Of everything I've gotten in life, I think this is the one thing I've wanted most.

Monday, November 30, 2009

Re-entering the World

Email to C [the day before God spoke to me (read about it here).]

I keep thinking I've gotten to the worst of it, and then it seems like more and more opens up and I just hang here at the bottom. I need a good day tomorrow. I really do.
The next morning, I drove off with no expectation of ever coming home.

God spoke to me. It was an experience I have relived again and again. I have to keep it alive, remember how real it was, how intensely it affected me.



The message I received, that I had a purpose, that there was a reason for everything, that I had to get through it all, gave me hope and courage. Even so, I had a lot of work ahead of me. It was hard to imagine how I was going to get from where I was to a place where all of the memories, experiences and messages of the past didn’t affect me anymore.

Email to C (two days later):

I have a sense that things are going to be different now, but I'm afraid of this optimism. I've had optimism before so many times and then things begin to drop again and each time I felt even worse than the time before. It's gotten to the point where I expect to feel bad whenever I feel good... so good is never really good, it’s only the precursor to bad.

But… maybe even the drop has a purpose. Maybe it is in how I look at it when it comes. Maybe it’s about acceptance.

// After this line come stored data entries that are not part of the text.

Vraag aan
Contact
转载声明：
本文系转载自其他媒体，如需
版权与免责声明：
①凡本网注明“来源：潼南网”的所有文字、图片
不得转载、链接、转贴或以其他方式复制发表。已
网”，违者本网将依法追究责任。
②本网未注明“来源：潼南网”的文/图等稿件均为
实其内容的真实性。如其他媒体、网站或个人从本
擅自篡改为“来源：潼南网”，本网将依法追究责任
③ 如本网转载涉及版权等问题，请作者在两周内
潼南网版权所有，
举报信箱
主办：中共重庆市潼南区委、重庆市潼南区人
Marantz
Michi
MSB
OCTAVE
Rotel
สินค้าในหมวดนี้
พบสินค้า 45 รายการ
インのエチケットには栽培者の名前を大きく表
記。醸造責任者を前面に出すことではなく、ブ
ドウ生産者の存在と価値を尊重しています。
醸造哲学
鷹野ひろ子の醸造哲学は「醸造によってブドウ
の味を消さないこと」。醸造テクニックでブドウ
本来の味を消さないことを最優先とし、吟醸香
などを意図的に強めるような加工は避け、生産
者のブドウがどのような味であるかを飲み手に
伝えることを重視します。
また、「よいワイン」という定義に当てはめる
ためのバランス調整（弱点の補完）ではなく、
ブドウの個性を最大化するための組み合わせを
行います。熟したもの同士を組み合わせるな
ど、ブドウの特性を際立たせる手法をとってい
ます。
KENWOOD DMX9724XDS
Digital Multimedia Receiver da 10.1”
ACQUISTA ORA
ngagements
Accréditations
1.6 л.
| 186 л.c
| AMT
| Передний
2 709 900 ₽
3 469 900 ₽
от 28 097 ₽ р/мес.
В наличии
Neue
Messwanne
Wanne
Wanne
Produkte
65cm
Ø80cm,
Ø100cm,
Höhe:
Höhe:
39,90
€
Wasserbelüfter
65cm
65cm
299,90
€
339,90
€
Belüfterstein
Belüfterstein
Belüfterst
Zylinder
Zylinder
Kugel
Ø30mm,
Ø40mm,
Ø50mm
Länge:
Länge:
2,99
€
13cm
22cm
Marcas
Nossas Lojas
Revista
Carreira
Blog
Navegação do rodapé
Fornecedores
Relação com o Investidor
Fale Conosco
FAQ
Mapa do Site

Whatever it is, I feel less alone.
That's got to count for something, right?
From my journal, the same day:

“The world would be better off without me.”
This is something I have said, felt, lived throughout my life.
I never thought about it as something I created or something that was put into my head from messages I received from my parents. I’ve only thought about the validity of the statement, and much too often, it has felt valid; not just thirty years ago or even two years ago, but even last week and the day before yesterday.

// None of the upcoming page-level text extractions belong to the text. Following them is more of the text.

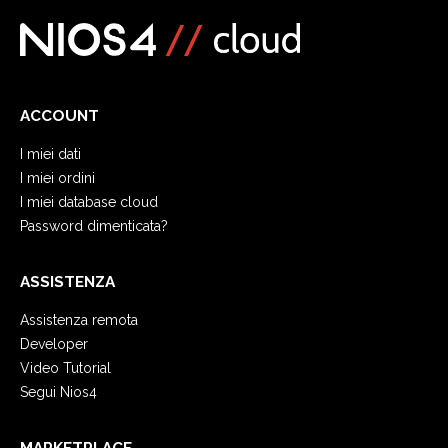
ACCOUNT
I miei dati
I miei ordini
I miei database cloud
Password dimenticata?
ASSISTENZA
Assistenza remota
Developer
Video Tutorial
Segui Nios4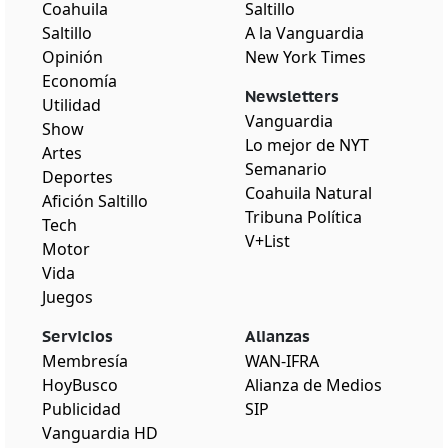
Coahuila
Saltillo
Saltillo
A la Vanguardia
Opinión
New York Times
Economía
Newsletters
Utilidad
Vanguardia
Show
Lo mejor de NYT
Artes
Semanario
Deportes
Coahuila Natural
Afición Saltillo
Tribuna Política
Tech
V+List
Motor
Vida
Juegos
Servicios
Alianzas
Membresía
WAN-IFRA
HoyBusco
Alianza de Medios
Publicidad
SIP
Vanguardia HD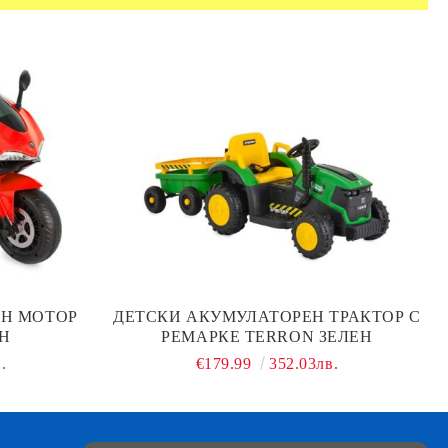
ЕН МОТОР
ДЕТСКИ АКУМУЛАТОРЕН ТРАКТОР С
ЕН
РЕМAРКЕ TERRON ЗЕЛЕН
.
€179.99
352.03лв.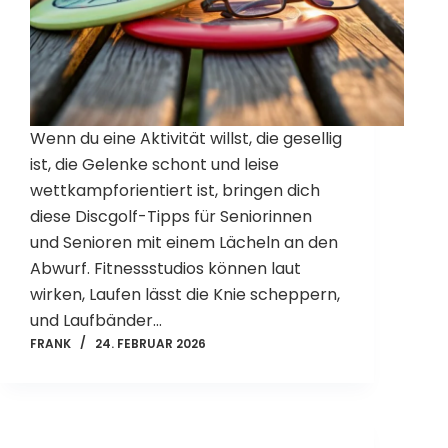
Wenn du eine Aktivität willst, die gesellig
ist, die Gelenke schont und leise
wettkampforientiert ist, bringen dich
diese Discgolf-Tipps für Seniorinnen
und Senioren mit einem Lächeln an den
Abwurf. Fitnessstudios können laut
wirken, Laufen lässt die Knie scheppern,
und Laufbänder…
FRANK
24. FEBRUAR 2026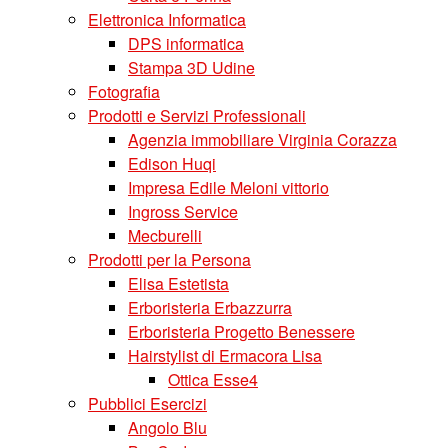
Elettronica Informatica
DPS informatica
Stampa 3D Udine
Fotografia
Prodotti e Servizi Professionali
Agenzia immobiliare Virginia Corazza
Edison Huqi
Impresa Edile Meloni vittorio
Ingross Service
Mecburelli
Prodotti per la Persona
Elisa Estetista
Erboristeria Erbazzurra
Erboristeria Progetto Benessere
Hairstylist di Ermacora Lisa
Ottica Esse4
Pubblici Esercizi
Angolo Blu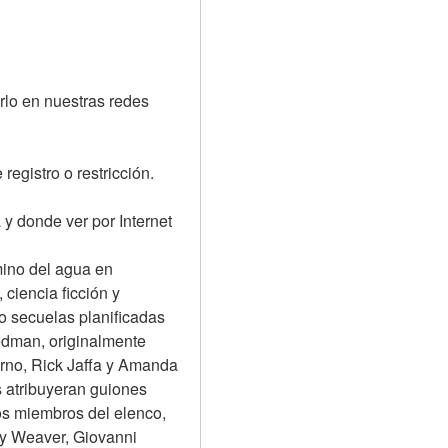
rlo en nuestras redes 
registro o restricción.
 y donde ver por Internet
mino del agua en 
iencia ficción y 
o secuelas planificadas 
edman, originalmente 
no, Rick Jaffa y Amanda 
 atribuyeran guiones 
os miembros del elenco, 
y Weaver, Giovanni 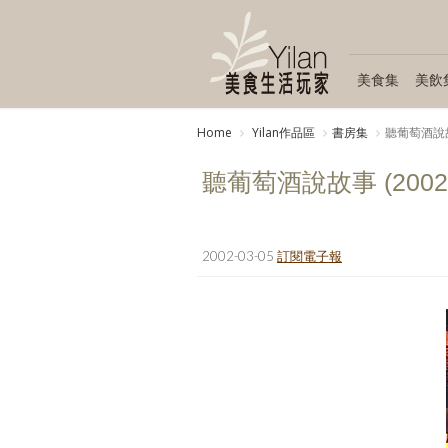
美食集
美飲
Home
Yilan作品區
書房集
聽葡萄酒說故事 
聽葡萄酒說故事 (2002.0
2002-03-05
訂閱電子報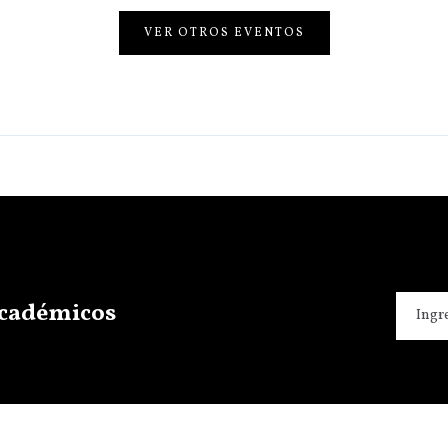
VER OTROS EVENTOS
 académicos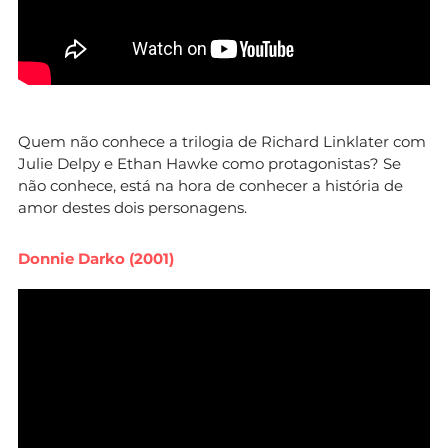
Quem não conhece a trilogia de Richard Linklater com
Julie Delpy e Ethan Hawke como protagonistas? Se
não conhece, está na hora de conhecer a história de
amor destes dois personagens.
Donnie Darko (2001)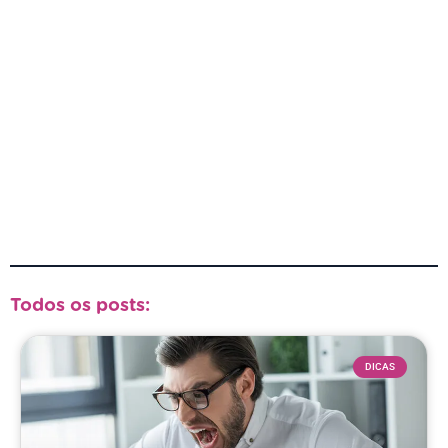
Todos os posts:
DICAS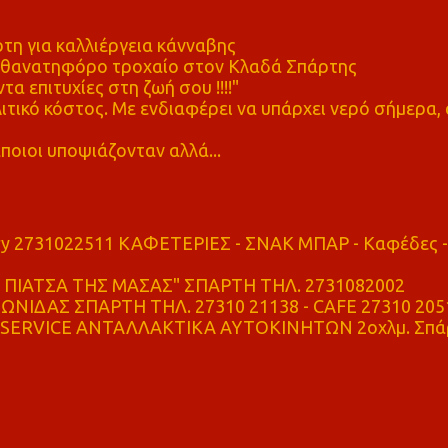
η για καλλιέργεια κάνναβης
ε θανατηφόρο τροχαίο στον Κλαδά Σπάρτης
τα επιτυχίες στη ζωή σου !!!!"
τικό κόστος. Με ενδιαφέρει να υπάρχει νερό σήμερα, 
ποιοι υποψιάζονταν αλλά...
ry 2731022511 ΚΑΦΕΤΕΡΙΕΣ - ΣΝΑΚ ΜΠΑΡ - Καφέδες -
ΠΙΑΤΣΑ ΤΗΣ ΜΑΣΑΣ" ΣΠΑΡΤΗ ΤΗΛ. 2731082002
ΝΙΔΑΣ ΣΠΑΡΤΗ ΤΗΛ. 27310 21138 - CAFE 27310 205
SERVICE ΑΝΤΑΛΛΑΚΤΙΚΑ ΑΥΤΟΚΙΝΗΤΩΝ 2οχλμ. Σπά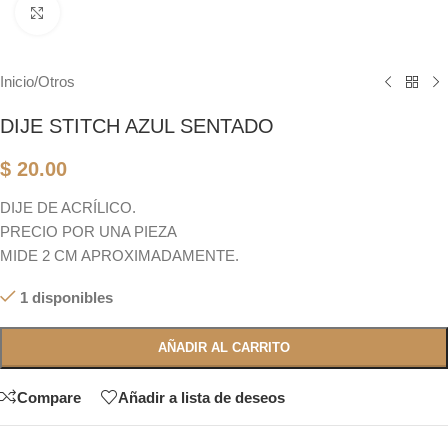
Click to enlarge
Inicio
/
Otros
DIJE STITCH AZUL SENTADO
$
20.00
DIJE DE ACRÍLICO.
PRECIO POR UNA PIEZA
MIDE 2 CM APROXIMADAMENTE.
1 disponibles
AÑADIR AL CARRITO
Compare
Añadir a lista de deseos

When I was pregnant I was at my happiest. I had a purpose. I knew that there was at least one reason that my existence was important. When I had a small baby who was still nursing and reliant on me, I felt like my life had meaning. Even when my children were little and not able to take care of themselves, my life seemed “valid”, but there were times, even in those days, where I questioned it. I have too often imagined what it would be like for my children if I wasn’t here. I have imagined others stepping up to take care of them, and when I’ve been at my lowest, this has sometimes felt like a better life for them that what I could give them.
I often feel like I’ve sort of stolen the life I live. I feel like I don’t deserve it and that sooner or later someone is going to notice that I have snuck in here where I don’t belong. Many times I have considered what [my husband’s] life might be like without me. The burden of the children would be hard on him. Then I think, if I was out of the picture it might force him to have a more of a relationship with his children.
So, if these are really messages put there by my caregivers in childhood, can they ever be erased? These are ideas that are accepted not just to the “little kids” but to my most adult self, my inner core.
Today I had a revelation that each time those thoughts come to me, it is related to my mother. That seems like an important clue to unraveling this devastating “message”.
I suppose it’s because my father left when I was a baby. He left for a year when I was three months old. I’ve always felt like I wasn’t really expected, or wanted, even though my mother loves babies and children. It seems like the timing was wrong and I have always felt as if I must have been a burden to her.
C has something in mind for tomorrow, something new. She said it is something that came from her EMDR training. It’s hard to imagine that anything could change this life-long sense that I am not worthy of this life, but I’m glad she has this next step to try. It gives me hope.